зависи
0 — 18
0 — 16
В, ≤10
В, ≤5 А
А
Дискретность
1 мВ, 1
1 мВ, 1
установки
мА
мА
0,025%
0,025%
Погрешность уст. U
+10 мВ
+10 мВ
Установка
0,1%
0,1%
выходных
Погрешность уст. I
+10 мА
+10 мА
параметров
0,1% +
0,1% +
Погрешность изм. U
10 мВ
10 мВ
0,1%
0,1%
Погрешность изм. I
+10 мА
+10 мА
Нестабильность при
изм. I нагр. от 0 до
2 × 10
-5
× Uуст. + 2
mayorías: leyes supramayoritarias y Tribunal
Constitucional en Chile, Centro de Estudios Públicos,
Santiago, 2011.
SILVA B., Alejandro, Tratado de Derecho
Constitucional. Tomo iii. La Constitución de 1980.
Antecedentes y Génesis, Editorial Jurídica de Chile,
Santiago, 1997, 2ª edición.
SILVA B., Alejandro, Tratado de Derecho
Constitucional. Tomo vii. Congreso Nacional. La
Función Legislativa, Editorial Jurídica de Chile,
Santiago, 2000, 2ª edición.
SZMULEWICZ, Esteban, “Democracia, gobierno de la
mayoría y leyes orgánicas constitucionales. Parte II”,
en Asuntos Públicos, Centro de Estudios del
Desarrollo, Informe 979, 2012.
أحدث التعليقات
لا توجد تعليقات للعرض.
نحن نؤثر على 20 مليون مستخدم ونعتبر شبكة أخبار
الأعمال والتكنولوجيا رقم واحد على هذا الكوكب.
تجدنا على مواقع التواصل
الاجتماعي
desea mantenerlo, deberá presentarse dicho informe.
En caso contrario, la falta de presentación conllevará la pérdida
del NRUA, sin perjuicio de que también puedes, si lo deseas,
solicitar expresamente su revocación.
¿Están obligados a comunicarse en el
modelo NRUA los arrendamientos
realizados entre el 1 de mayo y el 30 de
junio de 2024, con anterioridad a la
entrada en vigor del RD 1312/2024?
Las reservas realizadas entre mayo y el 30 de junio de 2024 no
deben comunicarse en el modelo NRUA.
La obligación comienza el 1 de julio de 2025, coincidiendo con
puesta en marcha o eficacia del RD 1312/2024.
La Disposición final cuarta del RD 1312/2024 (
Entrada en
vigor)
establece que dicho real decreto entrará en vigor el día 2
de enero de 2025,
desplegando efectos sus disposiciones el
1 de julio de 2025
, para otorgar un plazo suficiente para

■ Work instruction:
The answer consists of the lines above that include the word "leyes", each copied exactly.

■ Result of the exercise:
mayorías: leyes supramayoritarias y Tribunal
mayoría y leyes orgánicas constitucionales. Parte II”,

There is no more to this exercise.